Depending on whether a country is an economic or a military power -- or both -- an SFA finds himself on the front row of group pictures. Of course, if his country is deemed a “lesser power”, he naturally finds himself somewhere in the back or at the edges of the group. 

Happily a country that is neither an economic giant or a military power like the Philippines need not always be confined to the periphery, if, that is, it knows how to project itself right. A third way to get a good position in the group picture-taking is if such a country represents an idea or a value that the rest of the world can respect, or a success story to be admired if not emulated. 

Is that something the Duterte-Cayetano tandem can aspire for in foreign policy? I would like to hope so.

It seems ages since the Philippines was a major player at least in regional diplomacy. In the 1960s and 1970s at the height of the Cold War, we were at the forefront of Asian nations committed to stand firm for democracy and free enterprise -- the values we represented -- while our neighbors were either falling behind the Iron Curtain or attempting to shape a neutral course, the so-called Non Aligned movement. It helped that the Philippine economy was robust at that time, with only Japan better off and no sign of the “Tiger economies” on the horizon.

When Ferdinand Marcos opened relations with the People’s Republic of China and the Soviet Union in the mid 70s, we were again trailblazers in the region.

The same can no longer be said of the Philippines today. We have lost our luster, no longer seen to represent a laudable value or symbolize some success. Even the luster of “People Power” did not last long as others followed suit and our own politics degenerated to “politics as usual”.

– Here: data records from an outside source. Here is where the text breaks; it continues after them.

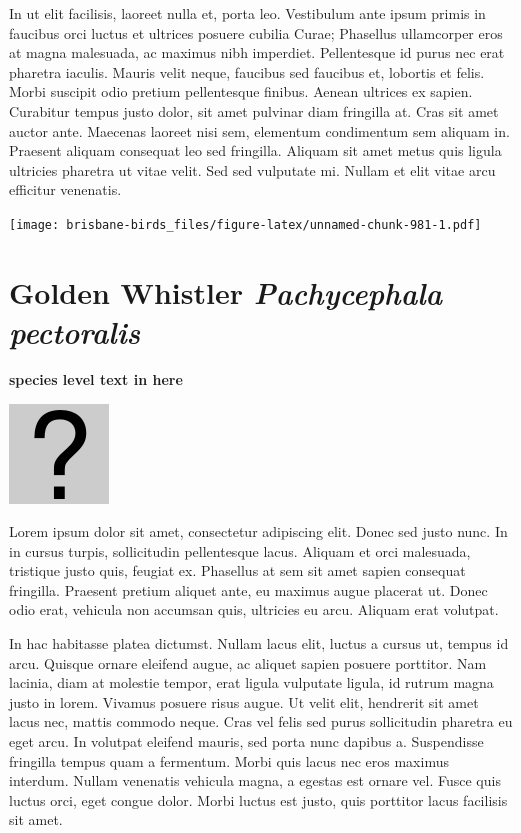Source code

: \documentclass[]{book}
\let\origfigure\figure
\let\endorigfigure\endfigure
\renewenvironment{figure}[1][2] {
  \expandafter\origfigure\expandafter[H]
} {
  \endorigfigure
}
\begin{document}
In ut elit facilisis, laoreet nulla et, porta leo. Vestibulum ante ipsum
primis in faucibus orci luctus et ultrices posuere cubilia Curae;
Phasellus ullamcorper eros at magna malesuada, ac maximus nibh
imperdiet. Pellentesque id purus nec erat pharetra iaculis. Mauris velit
neque, faucibus sed faucibus et, lobortis et felis. Morbi suscipit odio
pretium pellentesque finibus. Aenean ultrices ex sapien. Curabitur
tempus justo dolor, sit amet pulvinar diam fringilla at. Cras sit amet
auctor ante. Maecenas laoreet nisi sem, elementum condimentum sem
aliquam in. Praesent aliquam consequat leo sed fringilla. Aliquam sit
amet metus quis ligula ultricies pharetra ut vitae velit. Sed sed
vulputate mi. Nullam et elit vitae arcu efficitur venenatis.

\begin{figure}
\centering
\texttt{[image: brisbane-birds\_files/figure-latex/unnamed-chunk-981-1.pdf]}
\caption{\label{fig:unnamed-chunk-981}insert figure caption}
\end{figure}

\section{\texorpdfstring{Golden Whistler \emph{Pachycephala
pectoralis}}{Golden Whistler Pachycephala pectoralis}}\label{golden-whistler-pachycephala-pectoralis}

\textbf{species level text in here}

\begin{figure}
\centering
\includegraphics{assets/missing.png}
\caption{No image for species}
\end{figure}

Lorem ipsum dolor sit amet, consectetur adipiscing elit. Donec sed justo
nunc. In in cursus turpis, sollicitudin pellentesque lacus. Aliquam et
orci malesuada, tristique justo quis, feugiat ex. Phasellus at sem sit
amet sapien consequat fringilla. Praesent pretium aliquet ante, eu
maximus augue placerat ut. Donec odio erat, vehicula non accumsan quis,
ultricies eu arcu. Aliquam erat volutpat.

In hac habitasse platea dictumst. Nullam lacus elit, luctus a cursus ut,
tempus id arcu. Quisque ornare eleifend augue, ac aliquet sapien posuere
porttitor. Nam lacinia, diam at molestie tempor, erat ligula vulputate
ligula, id rutrum magna justo in lorem. Vivamus posuere risus augue. Ut
velit elit, hendrerit sit amet lacus nec, mattis commodo neque. Cras vel
felis sed purus sollicitudin pharetra eu eget arcu. In volutpat eleifend
mauris, sed porta nunc dapibus a. Suspendisse fringilla tempus quam a
fermentum. Morbi quis lacus nec eros maximus interdum. Nullam venenatis
vehicula magna, a egestas est ornare vel. Fusce quis luctus orci, eget
congue dolor. Morbi luctus est justo, quis porttitor lacus facilisis sit
amet.
\end{document}
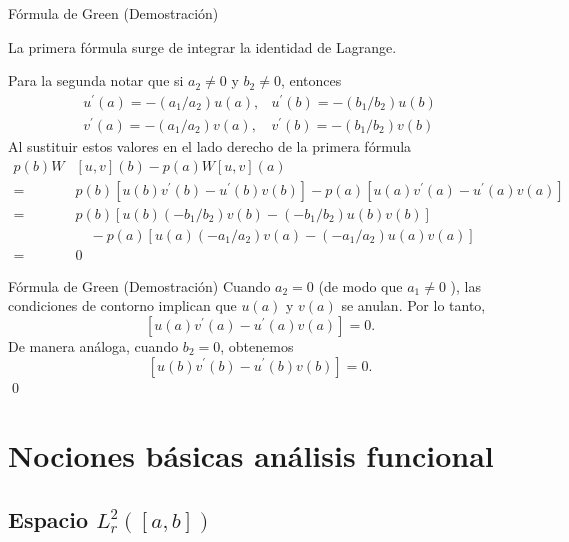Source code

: \documentclass[xcolor=dvipsnames,a4paper,10pt,handout]{beamer}
\begin{document}
\begin{frame}{Fórmula de Green (Demostración)}

La primera fórmula surge de integrar la identidad de Lagrange.

Para la segunda notar que si $a_{2} \neq 0$ y $b_{2} \neq 0$, entonces
$$
\begin{array}{ll}
u^{\prime}(a)=-\left(a_{1} / a_{2}\right) u(a), & u^{\prime}(b)=-\left(b_{1} / b_{2}\right) u(b) \\
v^{\prime}(a)=-\left(a_{1} / a_{2}\right) v(a), & v^{\prime}(b)=-\left(b_{1} / b_{2}\right) v(b)
\end{array}
$$
Al sustituir estos valores en el lado derecho de la primera fórmula
$$
\begin{aligned}
p(b) W & {[u, v](b)-p(a) W[u, v](a) } \\
=& p(b)\left[u(b) v^{\prime}(b)-u^{\prime}(b) v(b)\right]-p(a)\left[u(a) v^{\prime}(a)-u^{\prime}(a) v(a)\right] \\
=& p(b)\left[u(b)\left(-b_{1} / b_{2}\right) v(b)-\left(-b_{1} / b_{2}\right) u(b) v(b)\right] \\
& \quad-p(a)\left[u(a)\left(-a_{1} / a_{2}\right) v(a)-\left(-a_{1} / a_{2}\right) u(a) v(a)\right] \\
=& 0
\end{aligned}
$$

\end{frame}


 



\begin{frame}{Fórmula de Green (Demostración)}
 Cuando $a_{2}=0$ (de modo que $a_{1} \neq 0$ ), las condiciones de contorno implican que $u(a)$ y $v(a)$ se anulan. Por lo tanto, 
 $$\left[u(a) v^{\prime}(a)-u^{\prime}(a) v(a)\right]=0.$$
 De manera análoga, cuando $b_{2}=0$, obtenemos 
 $$\left[u(b) v^{\prime}(b)-u^{\prime}(b) v(b)\right]=0.$$\qed
\end{frame}




\section{Nociones básicas análisis funcional}
\subsection{Espacio $L^2_r([a,b])$}
\end{document}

But conditions may be ripe for a renaissance in foreign policy, with the South China Sea/West Philippine Sea providing the opportunity. If the Philippines can lead a multi-party effort to harmonize all the conflicting interests over the area and hammer out a modus vivendi, then we would be able to once again claim for ourselves a degree of influence in the shaping of foreign affairs in our part of the world, a part whose role in the future of global economic development is only sure to grow in the coming years. 

That’s the challenge that PRRD and his SFA-designate face and it is a challenge that I hope they will embrace with gusto.